21/03/2026
La idea de ‘primero la pareja y luego los hijos’ es casi como por orden de aparición en escena. Me refiero a hijos de esta pareja; cuando se trata de hijos de parejas anteriores, lógicamente los hijos estaban antes y necesitan un lugar de prioridad en algunos aspectos respecto a la pareja posterior, aunque esta pareja posterior es adulta respecto a estos hijos. Cuando se trata de hijos de la pareja, son el fruto, son la consecuencia de esta unión, este tercero que dos construyen. En el trabajo terapéutico se observa que cuando los padres están en su lugar, cuando se sienten juntos como pareja formando un equipo y se dan prioridad a su lugar de grandeza, a la jerarquía, los hijos se tranquilizan. En cambio cuando un hijo –y esto ocurre mucho actualmente- se siente el centro de la familia, siente que toda la energía y la atención convergen en él, no me parece que esto le haga muy bien; porque este hijo que se ha convertido en el centro de la familia de muchas maneras, no creo que luego la vida se lo confirme. Un hijo no necesita esto, no necesita sentirse más grande y más importante que sus padres, o más importante que el padre para la madre, o más importante que la madre para el padre. Cuando explico estas cosas mucha gente siente que los hijos son tan importantes que es un sinsentido, pero yo les digo ‘ponte en el papel de hijo e imagínate que tus padres te dicen que tú eres más importante que tu padre o que tu madre’. Para un hijo pequeño esto sería raro, un hijo necesita sentirse importante pero no el más importante y agradece que los padres estén en armonía formando un equipo, inclusive aunque se hubiesen separado.
Joan Garriga
«Primero la pareja y luego los hijos (un hijo no necesita sentirse más importante que sus padres)». Clarín. 26 de octubre de 2020.

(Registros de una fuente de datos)
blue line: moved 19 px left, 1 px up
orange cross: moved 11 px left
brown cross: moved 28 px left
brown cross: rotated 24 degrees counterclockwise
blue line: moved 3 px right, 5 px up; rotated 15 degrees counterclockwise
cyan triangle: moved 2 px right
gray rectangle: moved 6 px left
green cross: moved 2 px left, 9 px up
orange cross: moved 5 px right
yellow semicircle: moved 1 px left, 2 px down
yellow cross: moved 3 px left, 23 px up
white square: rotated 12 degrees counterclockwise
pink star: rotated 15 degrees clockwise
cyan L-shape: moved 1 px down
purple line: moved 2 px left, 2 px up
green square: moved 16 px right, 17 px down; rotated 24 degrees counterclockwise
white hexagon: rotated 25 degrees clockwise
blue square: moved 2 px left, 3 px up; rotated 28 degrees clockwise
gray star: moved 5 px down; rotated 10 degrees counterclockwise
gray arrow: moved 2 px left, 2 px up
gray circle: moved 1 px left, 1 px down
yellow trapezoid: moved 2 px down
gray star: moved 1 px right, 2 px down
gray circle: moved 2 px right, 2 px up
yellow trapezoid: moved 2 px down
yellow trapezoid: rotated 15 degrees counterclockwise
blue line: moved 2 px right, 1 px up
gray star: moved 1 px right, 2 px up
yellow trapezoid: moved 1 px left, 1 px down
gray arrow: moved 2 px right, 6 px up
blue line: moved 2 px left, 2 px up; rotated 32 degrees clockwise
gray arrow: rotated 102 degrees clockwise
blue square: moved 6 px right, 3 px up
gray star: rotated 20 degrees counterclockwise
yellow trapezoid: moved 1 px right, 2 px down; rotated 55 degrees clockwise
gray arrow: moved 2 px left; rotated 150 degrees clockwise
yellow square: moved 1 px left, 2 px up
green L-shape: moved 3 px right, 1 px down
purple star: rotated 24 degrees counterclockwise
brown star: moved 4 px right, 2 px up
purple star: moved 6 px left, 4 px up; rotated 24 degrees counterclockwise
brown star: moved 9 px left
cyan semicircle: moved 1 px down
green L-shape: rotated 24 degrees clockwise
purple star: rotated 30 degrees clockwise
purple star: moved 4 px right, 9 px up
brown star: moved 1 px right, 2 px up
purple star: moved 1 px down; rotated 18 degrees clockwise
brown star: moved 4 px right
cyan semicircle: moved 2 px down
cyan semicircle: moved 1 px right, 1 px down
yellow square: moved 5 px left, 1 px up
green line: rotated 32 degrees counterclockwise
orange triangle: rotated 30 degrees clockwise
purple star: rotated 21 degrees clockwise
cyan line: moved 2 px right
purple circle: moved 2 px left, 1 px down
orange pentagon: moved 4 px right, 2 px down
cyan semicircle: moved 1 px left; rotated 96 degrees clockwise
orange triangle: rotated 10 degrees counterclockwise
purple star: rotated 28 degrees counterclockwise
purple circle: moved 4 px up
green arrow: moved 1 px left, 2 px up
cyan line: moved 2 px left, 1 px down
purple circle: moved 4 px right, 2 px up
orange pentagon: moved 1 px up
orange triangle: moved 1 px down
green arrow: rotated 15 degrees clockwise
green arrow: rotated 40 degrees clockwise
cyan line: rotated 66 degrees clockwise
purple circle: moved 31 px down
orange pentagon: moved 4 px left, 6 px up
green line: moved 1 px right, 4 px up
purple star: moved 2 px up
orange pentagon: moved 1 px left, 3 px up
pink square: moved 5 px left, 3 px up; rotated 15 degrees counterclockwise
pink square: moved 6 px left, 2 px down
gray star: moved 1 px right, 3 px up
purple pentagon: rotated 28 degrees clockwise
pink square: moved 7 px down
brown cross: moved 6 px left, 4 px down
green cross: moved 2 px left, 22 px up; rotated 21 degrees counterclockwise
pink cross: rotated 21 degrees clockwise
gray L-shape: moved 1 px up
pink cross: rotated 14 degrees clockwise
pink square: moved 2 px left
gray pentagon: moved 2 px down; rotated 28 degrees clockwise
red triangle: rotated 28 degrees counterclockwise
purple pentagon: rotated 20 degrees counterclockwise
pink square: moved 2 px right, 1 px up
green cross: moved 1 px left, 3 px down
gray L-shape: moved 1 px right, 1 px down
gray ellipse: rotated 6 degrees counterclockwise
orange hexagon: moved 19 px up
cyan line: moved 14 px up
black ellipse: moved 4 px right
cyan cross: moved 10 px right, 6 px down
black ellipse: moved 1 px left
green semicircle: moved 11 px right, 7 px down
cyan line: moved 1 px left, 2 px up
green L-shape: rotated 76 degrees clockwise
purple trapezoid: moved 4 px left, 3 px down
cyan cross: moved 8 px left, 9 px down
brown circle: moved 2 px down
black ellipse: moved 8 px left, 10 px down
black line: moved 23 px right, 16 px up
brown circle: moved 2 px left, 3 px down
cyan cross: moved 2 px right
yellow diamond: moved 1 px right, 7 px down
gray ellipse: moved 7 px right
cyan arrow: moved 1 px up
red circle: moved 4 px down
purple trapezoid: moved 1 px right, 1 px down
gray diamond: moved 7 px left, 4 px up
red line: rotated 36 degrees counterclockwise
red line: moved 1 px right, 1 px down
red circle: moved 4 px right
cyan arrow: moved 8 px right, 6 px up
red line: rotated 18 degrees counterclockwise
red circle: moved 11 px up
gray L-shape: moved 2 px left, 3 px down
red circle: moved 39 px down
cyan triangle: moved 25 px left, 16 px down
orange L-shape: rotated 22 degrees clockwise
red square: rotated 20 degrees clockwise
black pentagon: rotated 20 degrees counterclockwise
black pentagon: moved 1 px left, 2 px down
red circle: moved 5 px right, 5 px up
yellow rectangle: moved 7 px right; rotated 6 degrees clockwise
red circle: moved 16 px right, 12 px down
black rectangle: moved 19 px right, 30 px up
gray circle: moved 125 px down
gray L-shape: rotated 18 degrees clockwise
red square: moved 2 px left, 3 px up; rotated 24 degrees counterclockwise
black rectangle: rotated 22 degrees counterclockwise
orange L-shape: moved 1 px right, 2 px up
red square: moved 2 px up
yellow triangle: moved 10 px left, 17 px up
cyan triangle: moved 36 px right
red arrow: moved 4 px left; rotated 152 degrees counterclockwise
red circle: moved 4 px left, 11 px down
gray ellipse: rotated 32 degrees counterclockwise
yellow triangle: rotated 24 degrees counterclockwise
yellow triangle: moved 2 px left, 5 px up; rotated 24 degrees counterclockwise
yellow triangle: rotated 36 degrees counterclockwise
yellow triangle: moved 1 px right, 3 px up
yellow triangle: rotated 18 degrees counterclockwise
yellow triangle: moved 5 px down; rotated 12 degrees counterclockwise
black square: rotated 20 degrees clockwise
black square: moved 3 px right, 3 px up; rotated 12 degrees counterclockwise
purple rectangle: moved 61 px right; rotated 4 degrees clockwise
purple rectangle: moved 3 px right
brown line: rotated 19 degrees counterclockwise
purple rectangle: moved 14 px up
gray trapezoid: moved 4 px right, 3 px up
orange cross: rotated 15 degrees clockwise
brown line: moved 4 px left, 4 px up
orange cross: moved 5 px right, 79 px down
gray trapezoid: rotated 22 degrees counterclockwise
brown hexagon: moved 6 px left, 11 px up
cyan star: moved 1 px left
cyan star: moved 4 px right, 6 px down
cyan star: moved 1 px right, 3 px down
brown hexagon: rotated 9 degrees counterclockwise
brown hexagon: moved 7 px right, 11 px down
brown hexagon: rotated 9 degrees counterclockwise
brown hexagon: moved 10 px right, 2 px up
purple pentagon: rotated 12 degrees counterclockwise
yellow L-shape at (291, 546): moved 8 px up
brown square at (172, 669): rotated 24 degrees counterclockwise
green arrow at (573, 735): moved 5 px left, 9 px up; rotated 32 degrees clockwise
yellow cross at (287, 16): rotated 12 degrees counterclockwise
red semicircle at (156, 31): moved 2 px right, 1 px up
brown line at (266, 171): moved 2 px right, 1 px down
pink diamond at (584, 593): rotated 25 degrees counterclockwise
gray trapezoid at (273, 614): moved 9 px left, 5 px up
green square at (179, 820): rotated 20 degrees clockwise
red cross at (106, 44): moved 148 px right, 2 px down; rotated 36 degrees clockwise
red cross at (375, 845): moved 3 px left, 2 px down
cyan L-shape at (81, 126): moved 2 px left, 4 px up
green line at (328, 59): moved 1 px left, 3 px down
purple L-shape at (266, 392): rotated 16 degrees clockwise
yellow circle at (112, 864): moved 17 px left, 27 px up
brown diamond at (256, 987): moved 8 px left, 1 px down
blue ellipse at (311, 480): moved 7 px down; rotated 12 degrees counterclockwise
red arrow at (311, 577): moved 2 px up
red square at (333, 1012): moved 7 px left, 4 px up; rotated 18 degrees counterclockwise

● Tarea por realizar:
Según el fragmento sobre la pareja y los hijos, ¿por qué no le hace bien a un hijo sentirse el centro de la familia? Responde en una a tres oraciones. El listado no hace falta para resolver la tarea.

● Tarea resuelta:
Porque a ese hijo, que de muchas maneras se ha convertido en el centro de la familia, luego la vida no se lo confirmará. Además, un hijo no necesita sentirse más grande ni más importante que sus padres: necesita sentirse importante, pero no el más importante.